AUCTIONEER Stephen Clarke is bidding fair to be ‘Demesne Man,’ aka the main man, in house sales in Monkstown’s wooded demesne.

As he brings this bespoke big detached one-off home to a summer market, Mr Clarke already has a nearby courtyard cottage renovation (it featured here last month) under early offer in the shadow of restored Monkstown Castle near the €400,000 mark. And, Clarke has also just bagged the last completed sale in this Cork harbour demesne location of about three dozen individual houses, successfully selling a c 2,000 sq ft home for a sub €1 million sum in this fairly niche, up-market setting.

Bigger, and dearer again, is the €1.25m AMV now pinned to another Monkstown Demesne house, Winterwood.

Winterwoood, with a strong and appropriate maritime theme, weighs in at 3,500 sq ft, and last went up for sale in late 2006 with a €2m asking price, as the sun began to set over the property market’s yard-arm.

It didn’t sell, was off the market since, and now is being put back up again with a change of agent, via O’Donoghue Clarke.

According to Stephen Clarke, it is going to have a renewed appeal at this price level and he says it is as exceptionally finished as it is individual.

It is a sort of calling card to craftmanship of the highest order, and is done in praise and admiration of craft skills and natural materials, most notably timber.

Kitted out with architectural salvage and a host of unusual timbers (some caulked), it has a stairs in elm and Australian red gum. There’s also fine Irish oak, beech and maple – all nicely at home indoors, while the still-standing Irish counterpart trees outside dot the 45 acre demesne in their natural leafy state, just beyond the windows and balconies. There’s roof slate from Spain, floor slate from Wales, granite from Zimbabwe, Dutch slob bricks, and Ballydesmond stone.

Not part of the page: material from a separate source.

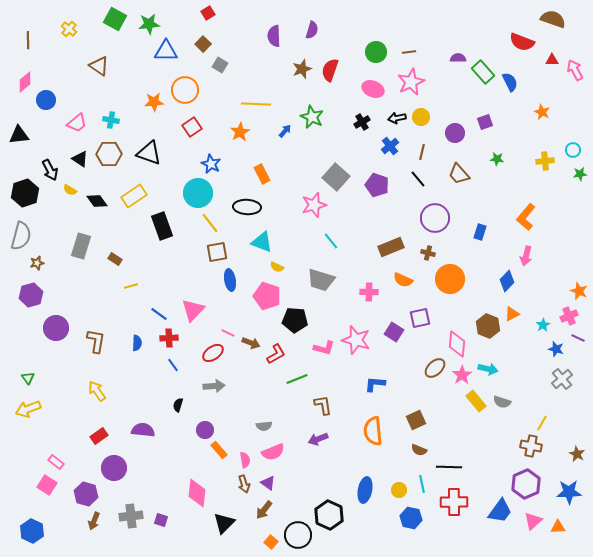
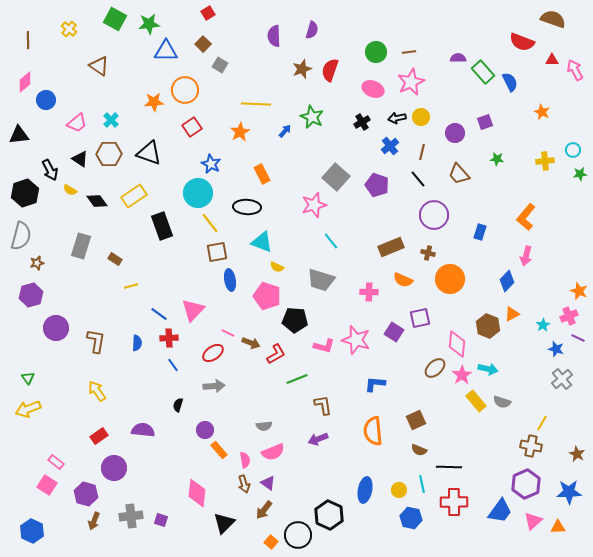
cyan cross at (111, 120): rotated 35 degrees clockwise
purple circle at (435, 218): moved 1 px left, 3 px up
pink L-shape at (324, 348): moved 2 px up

Its owners are big into boats and the seas, and drafted in Bandon architect Pat Cullinane to realise this dream design which took 14 months to build and six months more to finish out. The stairs, for example, was painstakingly done over three months on site, a shipwright did some of the built-ins, and ornate Celtic carvings feature in a few settings as well.

Minimalism and achingly cool interiors were in full swing back in 2006 when this house was last new to market; now that the days of creamy neutrals have been put to rest and cosy comfort is back in vogue with full-blown recessionary winds blowing around us, Winterwood’s decor is back more in keeping with the spirt of the times.

It is a good place to hunker down in, supremely well built, doubly insulated, on extra generous foundations and with stout timbers in external evidence, set against dry stone walls.

Inside, the layout is primarily open-plan, with a central kitchen/family space framed in warm-hued brick, plus dining and living sections and a sun-room off to another side. Steps help delineate core spaces and functions, but it is all fairly adaptable.

There are four bedrooms, three at first-floor level with en suites, and the main family bathroom has a Jacuzzi bath. In addition, there’s a high ceilinged living room with feature rising stone chimney breast and overlooking balcony, a lower ground level bar, entertainment room and even the main stairwell qualifies for space description, given its design attributes, curves, carving and rope rigging.

Winterwood has glimpses of harbour views through the century-plus old trees (many are floodlit) beyond its 0.6 acre site and there’s beech hedging for privacy, plus video camera-controlled site access.

There’s a raised balcony off the master bedroom, and several ground level decking sections, and well-clothed woods as far as the eye can see.